Writing to possibles is a fine strategy, and many writers are content with it. They’ve found their target market and they are focused intently on addressing those people and giving them what they need.
But for me, I needed something more than that. Because even with possibles I found myself trying too hard to win them. And when you try too hard, that pushes readers away instead of drawing them in.
I found that the language, target market, which works for lots of writers didn’t work for me, because, given my history, I had this compelling urge to manage the reactions of my readers. Like I needed to make sure they responded exactly the way I wanted them to respond.
Which is some twisted version of co–dependency. Which is definitely not good for me.

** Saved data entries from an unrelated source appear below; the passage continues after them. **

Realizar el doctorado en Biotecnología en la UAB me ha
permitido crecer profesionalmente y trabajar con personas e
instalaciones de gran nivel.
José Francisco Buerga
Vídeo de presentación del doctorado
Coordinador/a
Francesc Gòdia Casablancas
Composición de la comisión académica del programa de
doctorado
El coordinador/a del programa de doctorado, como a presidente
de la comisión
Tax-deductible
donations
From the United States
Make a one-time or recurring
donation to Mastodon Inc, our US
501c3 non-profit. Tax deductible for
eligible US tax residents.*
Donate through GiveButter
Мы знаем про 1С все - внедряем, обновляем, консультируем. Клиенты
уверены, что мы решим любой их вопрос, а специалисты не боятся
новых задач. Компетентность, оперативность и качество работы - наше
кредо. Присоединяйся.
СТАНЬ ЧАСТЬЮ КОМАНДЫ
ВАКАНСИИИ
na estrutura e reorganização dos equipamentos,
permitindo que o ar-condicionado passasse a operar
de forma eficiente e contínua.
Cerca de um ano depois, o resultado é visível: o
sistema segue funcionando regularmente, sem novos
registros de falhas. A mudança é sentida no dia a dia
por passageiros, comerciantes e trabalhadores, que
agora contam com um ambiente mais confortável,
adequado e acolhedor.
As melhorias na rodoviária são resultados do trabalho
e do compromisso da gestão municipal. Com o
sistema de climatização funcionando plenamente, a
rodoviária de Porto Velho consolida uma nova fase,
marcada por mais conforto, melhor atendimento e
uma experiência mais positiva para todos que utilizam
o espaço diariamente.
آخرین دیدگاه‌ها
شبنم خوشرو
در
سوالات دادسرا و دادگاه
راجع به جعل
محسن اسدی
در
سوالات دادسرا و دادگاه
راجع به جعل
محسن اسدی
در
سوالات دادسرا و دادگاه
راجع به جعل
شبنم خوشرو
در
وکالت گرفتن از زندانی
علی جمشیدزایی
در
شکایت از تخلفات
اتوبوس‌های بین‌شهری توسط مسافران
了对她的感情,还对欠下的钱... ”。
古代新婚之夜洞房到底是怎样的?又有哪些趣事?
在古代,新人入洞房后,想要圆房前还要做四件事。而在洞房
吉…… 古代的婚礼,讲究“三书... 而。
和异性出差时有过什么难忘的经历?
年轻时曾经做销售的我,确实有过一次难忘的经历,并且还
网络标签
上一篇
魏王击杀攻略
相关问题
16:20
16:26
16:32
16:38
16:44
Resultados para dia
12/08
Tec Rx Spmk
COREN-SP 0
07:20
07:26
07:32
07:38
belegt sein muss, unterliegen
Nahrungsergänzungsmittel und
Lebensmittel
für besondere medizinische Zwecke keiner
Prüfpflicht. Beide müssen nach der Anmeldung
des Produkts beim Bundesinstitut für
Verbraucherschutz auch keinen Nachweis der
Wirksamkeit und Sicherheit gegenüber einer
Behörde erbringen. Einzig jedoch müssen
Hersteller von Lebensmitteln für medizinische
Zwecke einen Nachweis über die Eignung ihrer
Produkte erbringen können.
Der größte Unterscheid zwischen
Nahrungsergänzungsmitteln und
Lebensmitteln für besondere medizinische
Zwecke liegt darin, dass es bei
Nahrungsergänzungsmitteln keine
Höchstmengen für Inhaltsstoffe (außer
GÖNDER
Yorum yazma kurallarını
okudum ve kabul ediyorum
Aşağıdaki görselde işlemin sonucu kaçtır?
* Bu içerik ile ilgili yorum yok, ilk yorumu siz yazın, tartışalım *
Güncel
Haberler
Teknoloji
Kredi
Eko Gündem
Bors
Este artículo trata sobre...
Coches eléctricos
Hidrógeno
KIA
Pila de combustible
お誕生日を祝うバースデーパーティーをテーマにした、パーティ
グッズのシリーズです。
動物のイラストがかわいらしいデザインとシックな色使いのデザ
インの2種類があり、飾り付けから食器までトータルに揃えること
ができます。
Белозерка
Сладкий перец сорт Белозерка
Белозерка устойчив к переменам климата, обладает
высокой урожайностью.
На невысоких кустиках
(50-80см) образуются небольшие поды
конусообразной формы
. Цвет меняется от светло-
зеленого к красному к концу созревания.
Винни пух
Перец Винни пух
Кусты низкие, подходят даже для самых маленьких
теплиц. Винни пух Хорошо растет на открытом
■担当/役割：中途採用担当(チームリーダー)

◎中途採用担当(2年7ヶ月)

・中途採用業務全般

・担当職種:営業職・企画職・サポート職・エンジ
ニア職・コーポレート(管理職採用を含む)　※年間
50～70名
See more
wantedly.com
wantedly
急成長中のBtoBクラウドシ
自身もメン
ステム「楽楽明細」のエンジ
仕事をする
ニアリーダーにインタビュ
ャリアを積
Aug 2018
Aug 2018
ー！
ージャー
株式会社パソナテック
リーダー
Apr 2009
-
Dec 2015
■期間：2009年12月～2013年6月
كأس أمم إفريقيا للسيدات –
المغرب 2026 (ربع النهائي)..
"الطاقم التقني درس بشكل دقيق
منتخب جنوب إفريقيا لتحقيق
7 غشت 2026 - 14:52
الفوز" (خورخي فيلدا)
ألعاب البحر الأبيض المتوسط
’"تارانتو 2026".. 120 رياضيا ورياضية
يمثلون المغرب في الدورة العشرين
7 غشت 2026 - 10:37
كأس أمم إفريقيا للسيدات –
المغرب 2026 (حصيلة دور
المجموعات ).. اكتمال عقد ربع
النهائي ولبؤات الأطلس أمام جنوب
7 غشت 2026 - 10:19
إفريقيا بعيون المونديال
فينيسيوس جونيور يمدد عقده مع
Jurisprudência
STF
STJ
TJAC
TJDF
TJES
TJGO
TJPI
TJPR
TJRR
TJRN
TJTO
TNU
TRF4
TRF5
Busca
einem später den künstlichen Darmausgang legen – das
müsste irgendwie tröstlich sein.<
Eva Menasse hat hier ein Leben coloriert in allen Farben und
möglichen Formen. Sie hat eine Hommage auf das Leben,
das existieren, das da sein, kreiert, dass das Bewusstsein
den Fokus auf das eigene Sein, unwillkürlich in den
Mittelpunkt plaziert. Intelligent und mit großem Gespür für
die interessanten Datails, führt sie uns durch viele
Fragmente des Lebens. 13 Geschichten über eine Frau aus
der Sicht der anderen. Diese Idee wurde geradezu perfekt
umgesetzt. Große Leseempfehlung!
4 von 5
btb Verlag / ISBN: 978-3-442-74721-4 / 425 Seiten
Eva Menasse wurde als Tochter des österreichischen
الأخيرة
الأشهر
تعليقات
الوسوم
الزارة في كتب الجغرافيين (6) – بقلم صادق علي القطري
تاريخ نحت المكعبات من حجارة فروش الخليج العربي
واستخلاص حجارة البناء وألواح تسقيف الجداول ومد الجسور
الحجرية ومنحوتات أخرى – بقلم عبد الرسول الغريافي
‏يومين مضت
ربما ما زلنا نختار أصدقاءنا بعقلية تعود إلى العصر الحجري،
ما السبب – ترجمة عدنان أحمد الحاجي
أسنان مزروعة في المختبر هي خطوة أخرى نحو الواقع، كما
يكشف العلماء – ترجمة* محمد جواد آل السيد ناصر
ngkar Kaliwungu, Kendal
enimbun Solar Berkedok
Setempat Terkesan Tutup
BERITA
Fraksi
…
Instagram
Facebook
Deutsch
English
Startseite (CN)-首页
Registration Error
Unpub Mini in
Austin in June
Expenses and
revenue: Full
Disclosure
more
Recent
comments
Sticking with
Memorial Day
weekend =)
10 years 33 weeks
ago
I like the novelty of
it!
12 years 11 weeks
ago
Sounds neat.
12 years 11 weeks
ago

So now I like assuming that I’m writing to people who are…
Already won over.
Maybe that seems like just a trick of the imagination, but it works for me.
I want to say my piece and then let go. I want my readers to have their own true reactions and make their own decisions. I want them to take responsibility for themselves in that way. I don’t want them to be dependent on me or me on them.
This means I’m not looking for people to follow me, I want people to come play with me. I want that give and take.
The thing I like best about writing into YES, what I like best about the feeling of being deeply received, is that this…
Allows me to open up and play.
I reach deeper, I become more vulnerable, and so what I write becomes more valuable to my readers.